Mon avenir politique est très secondaire par rapport aux valeurs que l’on souhaite porter pour la France. Je pense que j’appartiens à une génération qui, finalement, est engagée en politique pour des valeurs et des convictions. C’est finalement une source d’optimisme pour nous. La France n’a jamais été autant à droite. On est en train de gagner la bataille intellectuelle. Jamais autant d’intellectuels de droite n’ont autant bien fonctionné dans les librairies ou sur les plateaux télé. Notre nouvelle génération n’est pas prête à faire tous les compromis pour conserver ses mandats. C’est une source d’optimisme pour l’avenir. J’ai une responsabilité, j’ai pris une décision importante de ne pas me représenter au conseil régional. Évidemment, l’objectif va être de retravailler avec tous ces militants, tous ces cadres et tous ces sympathisants qui souhaitent porter des valeurs de droite sans compromission avec Emmanuel Macron pour peser en 2022. La première étape sera les primaires au sein de notre parti politique, Les Républicains. Je pense que la seule manière de faire émerger une candidature sérieuse qui peut créer un engouement autour d’une personne chez Les Républicains est de mettre en place une primaire qui puisse remettre les valeurs et les idées des Républicains au cœur du jeu politique. C’est une opportunité.

Pourquoi aurait-on peur de la voix des militants et des sympathisants ? On se dit qu’un président de la République, c’est la rencontre d’un homme et d’un peuple, mais les sympathisants de droite font partie du peuple. Cette étape pourrait être très intéressante. Elle permettrait de trancher la ligne, la candidature et le choix de la personne qui pourrait porter ces valeurs.

Il n’y a aucune raison que qui que ce soit, aussi légitime soit-il, puisse changer d’un revers de main les statuts et imposer qui que ce soit pour nous représenter en 2022.

Ensuite aura lieu la campagne présidentielle. Des choix pourront potentiellement être faits en fonction de ce qui aura été fait entre maintenant et le mois d’octobre. Je suis au service de mes valeurs, des valeurs de droite et je pense que nous devons tous nous regrouper. Les Républicains sont une famille politique importante de droite et il n’y a aucune raison que ces valeurs ne puissent pas raisonner au sein de cette famille politique et que l’on puisse se fédérer.

 

 

Un nouveau site Internet vient d’émerger : La droite pour la France.

▬▬▬

→ **Consigne**
Prolongez le texte sur la primaire des Républicains en reprenant après sa dernière phrase. Les lignes qui suivent n'ont aucun rapport avec le texte.

▬▬▬

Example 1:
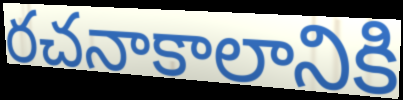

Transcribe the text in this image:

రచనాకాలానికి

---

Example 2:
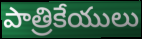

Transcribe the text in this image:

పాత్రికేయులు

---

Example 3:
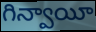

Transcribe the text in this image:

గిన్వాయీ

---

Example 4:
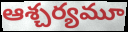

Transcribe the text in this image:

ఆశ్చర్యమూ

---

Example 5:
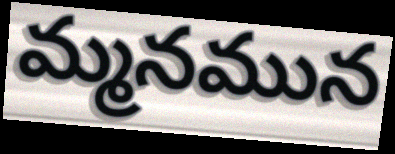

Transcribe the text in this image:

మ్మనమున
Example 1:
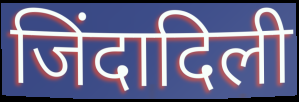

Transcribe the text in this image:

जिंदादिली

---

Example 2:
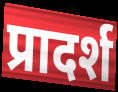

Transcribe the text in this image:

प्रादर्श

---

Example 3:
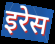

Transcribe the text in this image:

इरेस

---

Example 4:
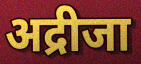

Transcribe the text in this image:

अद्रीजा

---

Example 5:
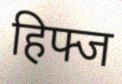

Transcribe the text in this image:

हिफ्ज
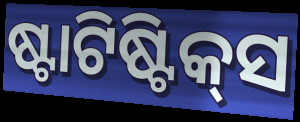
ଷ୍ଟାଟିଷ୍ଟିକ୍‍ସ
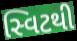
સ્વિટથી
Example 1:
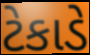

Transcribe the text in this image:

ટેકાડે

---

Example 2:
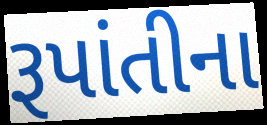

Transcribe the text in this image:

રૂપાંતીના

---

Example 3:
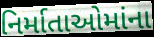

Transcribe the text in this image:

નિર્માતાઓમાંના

▬▬▬

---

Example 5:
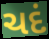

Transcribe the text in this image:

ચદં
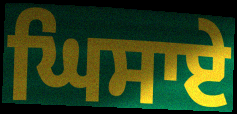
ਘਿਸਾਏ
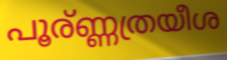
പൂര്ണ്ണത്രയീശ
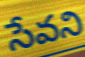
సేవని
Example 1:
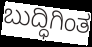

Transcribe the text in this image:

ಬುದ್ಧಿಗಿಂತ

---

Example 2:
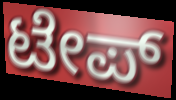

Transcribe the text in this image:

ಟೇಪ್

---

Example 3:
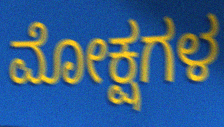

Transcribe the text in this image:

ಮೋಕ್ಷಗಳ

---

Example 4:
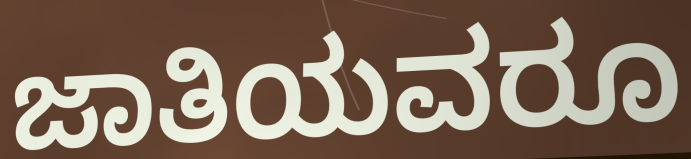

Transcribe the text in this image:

▬▬▬

→ **Réponse**
Il a été créé par des sympathisants qui refusent l’alliance avec En Marche ! dans le cadre des régionales. Ils souhaitent assumer leurs valeurs de droite avec sincérité. C’est un cri du cœur qui vient de la base. Certains ont montré leur position dans le cadre des instances nationales contre les alliances avec En Marche !, notamment en PACA. Il y avait, évidemment, Bruno Retailleau et Nadine Morano. Force est de constater qu’ils n’ont pas été entendus. Ces militants et ces sympathisants se sont fédérés pour créer un site droitepourlafrance.fr dans lequel il souhaite réunir le maximum de signatures pour dénoncer ces alliances avec En Marche ! que nous pouvons voir se nouer partout sur le territoire. Je pense que l’on peut saluer le courage d’un Laurent Wauquiez, d’un Gilles Platret, qui refusent ces alliances. L’objectif de ces militants est de réunir le maximum de cadres et de sympathisants des Républicains pour dire à Christian Jacob « Nous refusons les alliances avec En Marche ! » La base refuse ces alliances avec En Marche ! quelles que soient les conséquences électorales que cela pourrait produire. Nous sommes déjà 4.000 à avoir signé cette lettre et nous pouvons être encore plus nombreux. J’invite chacun à se connecter sur ce site Internet droitepourlafrance.fr pour montrer qu’il y a tout un peuple de droite qui n’est pas compatible avec la Macronie.

 

 

Julien Aubert a déclaré qu’Éric Zemmour devrait participer aux primaires de la droite. En même temps, Marine Le Pen déclare qu’Éric Zemmour est trop radical. Les LR de Julien Aubert et les LR de la droite conservatrice seraient-ils une famille plus radicale que les idées du Rassemblement national ?

 

Éric Zemmour est une personne intéressante. En 2019, il a été invité au siège des Républicains pour faire une conférence lorsque Laurent Wauquiez était président des Républicains. Il avait d’ailleurs été très bien accueilli. Évidemment, il fait aujourd’hui partie de ces personnalités qui comptent, notamment dans le débat médiatique et intellectuel.

Maintenant, souhaite-t-il aller plus loin ? Je ne sais pas et je n’ai aucune information à ce sujet. Il pourra, évidemment, compter dans le débat de 2022. Va-t-il compter en se présentant lui-même ? Va-t-il compter dans le débat médiatique et intellectuel ?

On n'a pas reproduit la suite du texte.